Detalhes bibliográficos
Ano de defesa: 2013
Autor(a) principal: César Francisco de Moura Couto
Orientador(a): Não Informado pela instituição
Banca de defesa: Não Informado pela instituição
Tipo de documento: Tese
Tipo de acesso: Acesso aberto
Idioma: por
Instituição de defesa: Universidade Federal de Minas Gerais
UFMG
Programa de Pós-Graduação: Não Informado pela instituição
Departamento: Não Informado pela instituição
País: Não Informado pela instituição
Palavras-chave em Português:
Link de acesso: http://hdl.handle.net/1843/ESBF-9GMMLN
Resumo: Defect prediction is a central area of research in software engineering that aims to identify the components of a software system that are more likely to present defects. Despite the large investment in research aiming to identify an effective way to predict defects in software systems, there is still no widely used solution to this problem. Current defect prediction approaches present at least two main problems in the current defect prediction approaches. First, most approaches do not consider the idea of causality between software metrics and defects. More specifically, the studies performed to evaluate defect prediction techniques do not investigate in-depth whether the discovered relationships indicate cause-effect relations or whether they are statistical coincidences. The second problem concerns the output of the current defect prediction models. Typically, most indicate the number or the existence of defects in a component in the future. Clearly, the availability of this information is important to foster software quality. However, predicting defects as soon as they are introduced in the code is more useful to maintainers than simply signaling the future occurrences of defects.To tackle these questions, in this thesis we propose a defect prediction approach centered on more robust evidences towards causality between source code metrics (as predictors) and the occurrence of defects.

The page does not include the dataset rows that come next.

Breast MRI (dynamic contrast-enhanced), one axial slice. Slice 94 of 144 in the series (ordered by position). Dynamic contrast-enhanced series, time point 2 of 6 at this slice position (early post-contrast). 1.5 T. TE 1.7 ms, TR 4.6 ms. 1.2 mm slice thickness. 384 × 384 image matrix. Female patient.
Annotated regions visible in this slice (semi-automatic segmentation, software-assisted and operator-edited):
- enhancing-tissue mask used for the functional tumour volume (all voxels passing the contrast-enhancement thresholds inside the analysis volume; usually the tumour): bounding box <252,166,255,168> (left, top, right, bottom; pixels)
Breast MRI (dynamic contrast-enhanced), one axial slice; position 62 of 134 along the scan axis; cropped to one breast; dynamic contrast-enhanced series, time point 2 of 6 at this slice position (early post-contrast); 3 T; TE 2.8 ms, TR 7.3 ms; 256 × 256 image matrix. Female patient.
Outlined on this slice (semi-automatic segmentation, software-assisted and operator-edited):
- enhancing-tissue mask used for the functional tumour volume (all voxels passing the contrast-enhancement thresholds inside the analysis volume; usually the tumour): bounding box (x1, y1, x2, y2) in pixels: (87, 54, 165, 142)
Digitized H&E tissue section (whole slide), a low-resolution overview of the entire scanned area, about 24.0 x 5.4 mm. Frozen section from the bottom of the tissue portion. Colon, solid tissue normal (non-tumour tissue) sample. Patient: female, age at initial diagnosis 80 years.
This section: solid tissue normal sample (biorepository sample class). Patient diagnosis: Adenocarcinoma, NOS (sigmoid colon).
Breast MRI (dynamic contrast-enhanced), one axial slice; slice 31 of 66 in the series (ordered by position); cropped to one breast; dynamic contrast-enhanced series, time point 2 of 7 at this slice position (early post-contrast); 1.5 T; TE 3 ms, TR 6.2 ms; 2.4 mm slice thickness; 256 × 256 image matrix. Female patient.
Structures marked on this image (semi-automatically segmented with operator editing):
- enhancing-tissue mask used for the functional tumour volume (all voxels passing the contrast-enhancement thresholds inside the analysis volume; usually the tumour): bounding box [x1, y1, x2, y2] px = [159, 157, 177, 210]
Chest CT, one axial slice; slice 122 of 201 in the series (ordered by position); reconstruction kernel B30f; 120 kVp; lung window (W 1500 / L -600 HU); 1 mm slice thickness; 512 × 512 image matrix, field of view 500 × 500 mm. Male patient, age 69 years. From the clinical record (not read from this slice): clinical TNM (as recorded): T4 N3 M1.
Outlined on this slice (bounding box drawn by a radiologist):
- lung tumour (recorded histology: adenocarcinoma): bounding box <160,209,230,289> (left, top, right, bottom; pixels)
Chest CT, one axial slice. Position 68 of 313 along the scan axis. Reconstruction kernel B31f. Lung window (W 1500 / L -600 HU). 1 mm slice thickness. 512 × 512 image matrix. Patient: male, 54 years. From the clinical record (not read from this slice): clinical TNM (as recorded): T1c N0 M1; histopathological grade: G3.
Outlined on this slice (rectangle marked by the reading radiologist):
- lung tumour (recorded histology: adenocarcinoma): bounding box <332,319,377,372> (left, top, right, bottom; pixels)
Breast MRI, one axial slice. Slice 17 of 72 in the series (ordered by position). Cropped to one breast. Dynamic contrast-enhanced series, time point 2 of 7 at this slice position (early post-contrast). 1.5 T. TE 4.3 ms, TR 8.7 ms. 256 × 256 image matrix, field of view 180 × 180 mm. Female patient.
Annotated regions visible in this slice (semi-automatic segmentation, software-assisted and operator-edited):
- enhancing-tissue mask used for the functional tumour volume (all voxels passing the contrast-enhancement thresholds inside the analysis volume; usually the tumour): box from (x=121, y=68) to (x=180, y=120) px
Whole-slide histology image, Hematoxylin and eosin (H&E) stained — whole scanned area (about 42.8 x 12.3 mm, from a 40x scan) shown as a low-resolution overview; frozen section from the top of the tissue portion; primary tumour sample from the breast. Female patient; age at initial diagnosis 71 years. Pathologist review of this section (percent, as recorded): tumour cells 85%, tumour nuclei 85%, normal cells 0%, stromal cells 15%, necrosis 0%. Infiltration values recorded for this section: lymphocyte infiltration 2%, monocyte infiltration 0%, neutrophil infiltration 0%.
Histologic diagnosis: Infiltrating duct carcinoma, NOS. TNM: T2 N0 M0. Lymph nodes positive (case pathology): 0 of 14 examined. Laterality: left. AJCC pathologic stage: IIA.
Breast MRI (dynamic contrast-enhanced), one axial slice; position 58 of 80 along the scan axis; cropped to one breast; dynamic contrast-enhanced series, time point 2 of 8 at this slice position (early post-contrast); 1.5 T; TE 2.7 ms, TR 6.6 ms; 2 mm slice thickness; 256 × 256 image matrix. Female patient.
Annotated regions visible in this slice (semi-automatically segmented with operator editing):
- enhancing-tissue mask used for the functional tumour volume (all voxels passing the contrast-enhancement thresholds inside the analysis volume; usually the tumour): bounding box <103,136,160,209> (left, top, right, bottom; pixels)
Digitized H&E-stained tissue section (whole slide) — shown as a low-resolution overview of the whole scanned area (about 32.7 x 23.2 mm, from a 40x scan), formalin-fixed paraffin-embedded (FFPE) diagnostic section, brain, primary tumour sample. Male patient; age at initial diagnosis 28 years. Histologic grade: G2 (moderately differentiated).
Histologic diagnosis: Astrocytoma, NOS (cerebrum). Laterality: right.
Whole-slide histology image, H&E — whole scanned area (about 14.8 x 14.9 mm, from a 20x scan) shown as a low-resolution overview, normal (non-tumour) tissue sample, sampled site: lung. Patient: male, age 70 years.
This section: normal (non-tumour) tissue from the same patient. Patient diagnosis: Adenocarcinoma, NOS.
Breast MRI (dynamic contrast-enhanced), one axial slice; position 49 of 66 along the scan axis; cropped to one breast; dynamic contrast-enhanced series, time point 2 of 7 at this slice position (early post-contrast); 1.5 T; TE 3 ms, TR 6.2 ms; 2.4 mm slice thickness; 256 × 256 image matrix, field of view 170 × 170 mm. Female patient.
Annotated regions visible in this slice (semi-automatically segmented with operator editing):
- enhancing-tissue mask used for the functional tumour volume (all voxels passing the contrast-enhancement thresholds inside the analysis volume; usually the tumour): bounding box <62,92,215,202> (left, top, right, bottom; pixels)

More specifically, we rely on a statistical hypothesis test proposed by Clive Granger to evaluate whether past variations in source code metrics values can be used to forecast changes in time series of defects. The Granger Causality Test was originally proposed to evaluate causality between time series of economic data. Our approach triggers alarms whenever changes made to the source code of a target system are likely to present defects. We evaluated our approach in several life stages of four Java-based systems. We reached an average precision greater than 50% in three out of the four systems we evaluated. Moreover, by comparing our approach with baselines that are not based on causality tests, it achieved a better precision.